-- PAGE TEXT --
No description

Find a file

Ed Sweeney bd1d39f341 init		2026-06-09 09:32:49 -07:00
README.md	init	2026-06-09 09:32:49 -07:00

README.md

cpp+ — "C++: The Good Parts"

A thought experiment. The goal is not to make C++ memory-safe — it can't be, in the compositional, compile-time sense Rust means. The goal is to define a curated subset of modern C++ that recovers as much of the Rust experience (value semantics, ADTs, exhaustive pattern matching, RAII ownership) as the language allows, and to be honest about exactly where the remaining gap is and what it costs to paper over.

If you only read one thing, read The Honest Gap at the bottom.

The thesis

C++ already contains a smaller, better language. The "good parts" are the value-semantic, RAII, ownership-typed core. The "bad parts" are the ones that exist for C compatibility, manual memory management, or implicit conversions. A disciplined subset:

forbids the features that produce the famous footguns,
mandates the constructs that give RAII + value semantics,
uses std::variant / std::optional / std::expected as sum types, and
accepts that lifetime/aliasing safety is tested, not proven — and instruments the build accordingly.

Items 1–3 are free and get you ~80% of the daily Rust ergonomics. Item 4 is where the categorical difference with Rust lives. We name it rather than hide it.

The subset: forbid / mandate / prefer

Forbidden (linter is `-Werror` on these)

Banned	Why	Use instead
Owning raw pointers (`new`/`delete`, `malloc`/`free`)	manual lifetime = use-after-free, leaks, double-free	`unique_ptr`, `shared_ptr`, value types
C arrays, pointer arithmetic	unbounded access	`std::array`, `std::vector`, `std::span`
C-style casts, `reinterpret_cast`	silent UB	`static_cast`, named conversions
Implicit narrowing conversions	silent truncation	`{}`-init (narrowing is ill-formed), `gsl::narrow`
Raw `union`	type confusion	`std::variant`
Out-params via non-const ref/pointer	aliasing, uninit reads	return values, `struct`/`tuple` returns
Default/implicit conversions on ctors	accidental construction	`explicit` on every single-arg ctor
Macros for logic/constants	no scope, no types	`constexpr`, `consteval`, templates, `enum class`
Naked `new` in expressions	leak on exception	`make_unique`, `make_shared`
`const_cast` away of const	UB on real consts	redesign
Inheritance for code reuse	fragile base class	composition; inheritance only for interfaces (pure virtual)

-- RECORDS SHOWN --
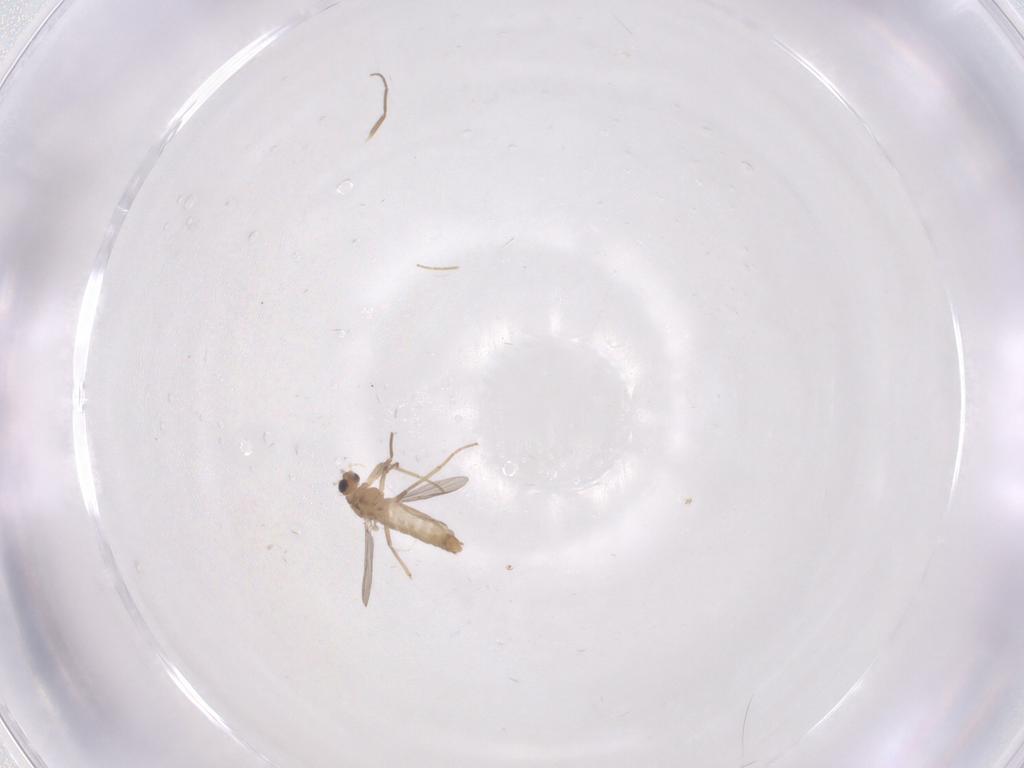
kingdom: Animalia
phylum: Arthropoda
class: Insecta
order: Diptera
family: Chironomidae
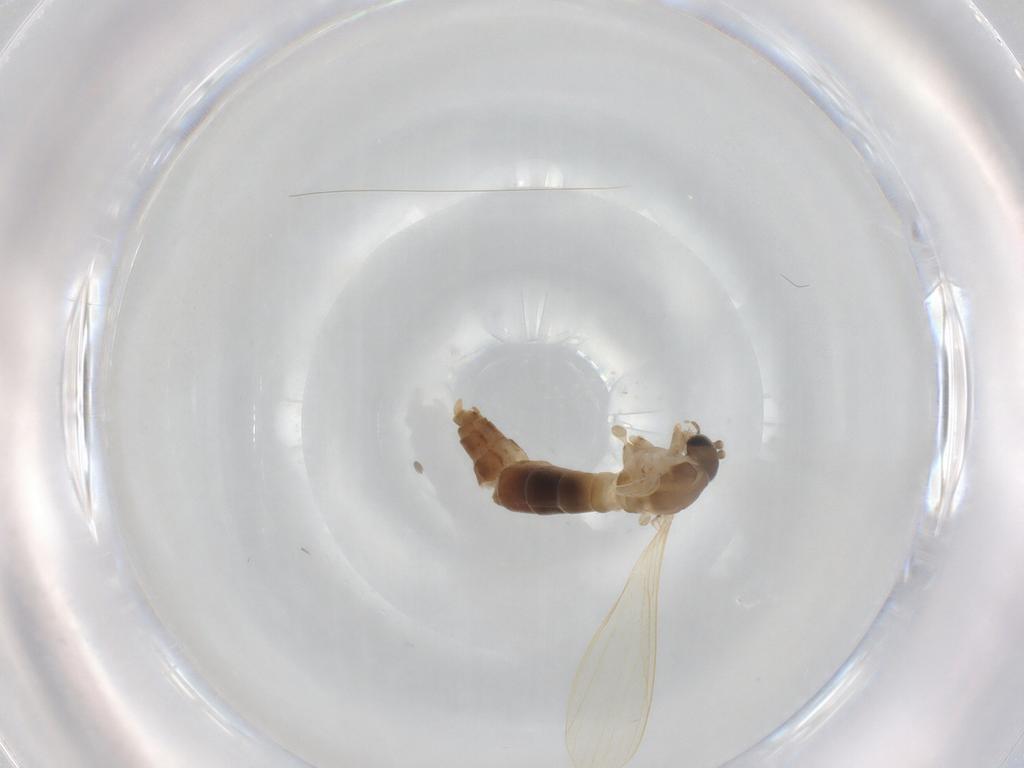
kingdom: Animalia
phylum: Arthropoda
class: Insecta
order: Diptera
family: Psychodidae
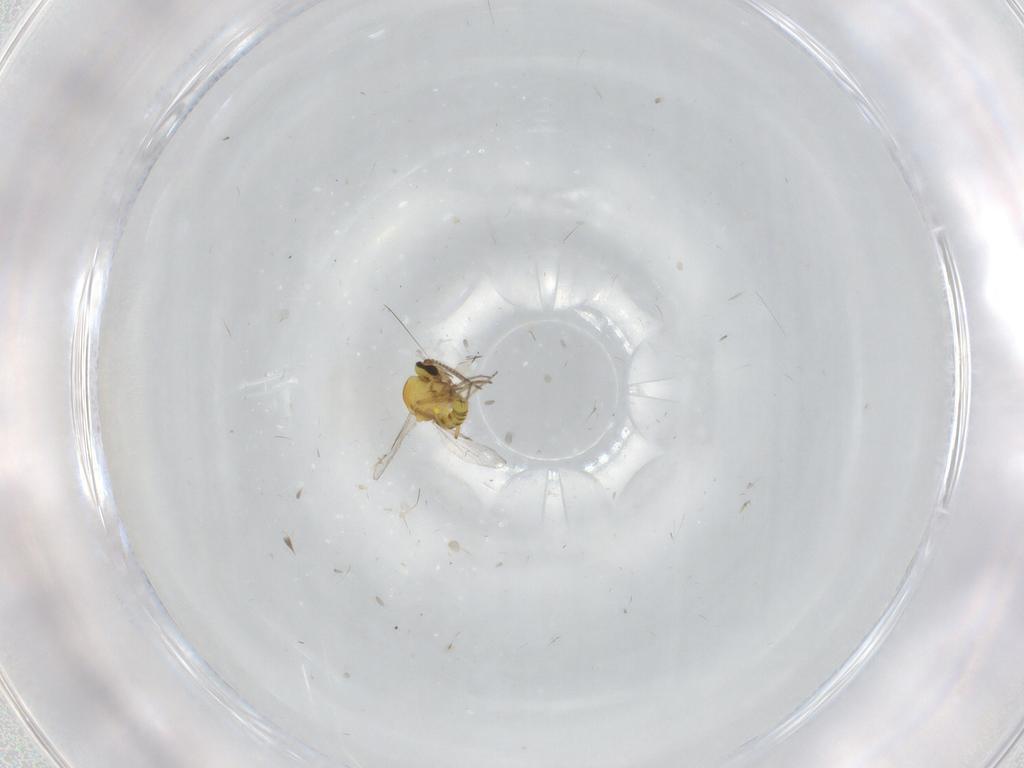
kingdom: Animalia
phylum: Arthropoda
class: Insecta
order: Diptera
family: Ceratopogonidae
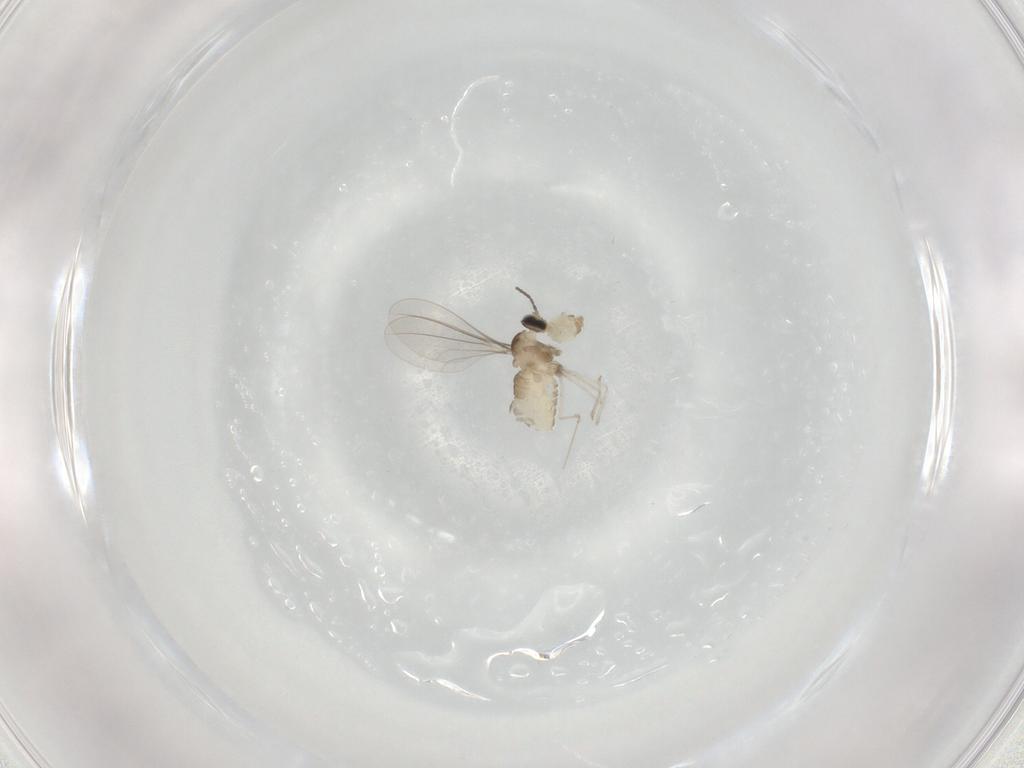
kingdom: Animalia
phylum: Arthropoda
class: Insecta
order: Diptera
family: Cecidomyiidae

-- EXERCISE SET --
- a) According to the cpp+ README, what should be used in place of a raw `union`?
- b) Please continue the cpp+ README from its last line.
The items are separate material from the cpp+ README.

-- SOLVED PROBLEMS --
- a) `std::variant`

- b)
Exceptions across module/ABI boundaries	(project policy)	`std::expected` at boundaries

Mandated

Rule of Zero. Write no destructor, copy, or move ops. If you can't, your type owns a resource — wrap that resource in a type that itself obeys Rule of Zero. Custom special members are a code smell that needs review.
explicit on every constructor that can take one argument.
[[nodiscard]] on every function returning a value that means something (especially expected/optional/status types).
const by default. const locals, const member functions, const & params for non-trivial reads. Mutability is opt-in and visible.
{}-initialization everywhere (no = init, no () init) — gives you narrowing as a compile error and dodges the most-vexing-parse.
Ownership in the type. unique_ptr<T> = owned, moves like a Rust Box. T&/span<T> = borrowed, never stored. shared_ptr<T> = shared ownership, used sparingly and named in review as "I genuinely need shared lifetime."
Bounds-checked access in the subset's container wrappers (.at() semantics, or a hardened span), with the cost acknowledged.

Preferred idioms (the "feels like Rust" layer)

std::optional<T> for "maybe a value" — your Option<T>.
std::expected<T, E> (C++23) for fallible returns — your Result<T, E>. No exceptions on the happy/expected-error path; exceptions reserved for truly exceptional/programmer-error.
std::variant<A, B, C> for closed sum types — your enum.
std::span<T> for borrowed contiguous views — your &[T].
std::string_view for borrowed strings — your &str. (With the lifetime caveat below.)
Free functions over methods when there's no invariant to protect; enum class always.

The ADT + pattern-matching story

This is the part Rust users care about most, so here's the honest side-by-side.

Sum types

Rust:

enum Shape {
    Circle { r: f64 },
    Rect { w: f64, h: f64 },
}

cpp+:

struct Circle { double r; };
struct Rect   { double w, h; };
using Shape = std::variant<Circle, Rect>;

std::variant is a real, type-safe, stack-allocated tagged union. No heap, no inheritance, exhaustive by construction. This is genuinely close to a Rust enum in semantics. The gap is purely ergonomic.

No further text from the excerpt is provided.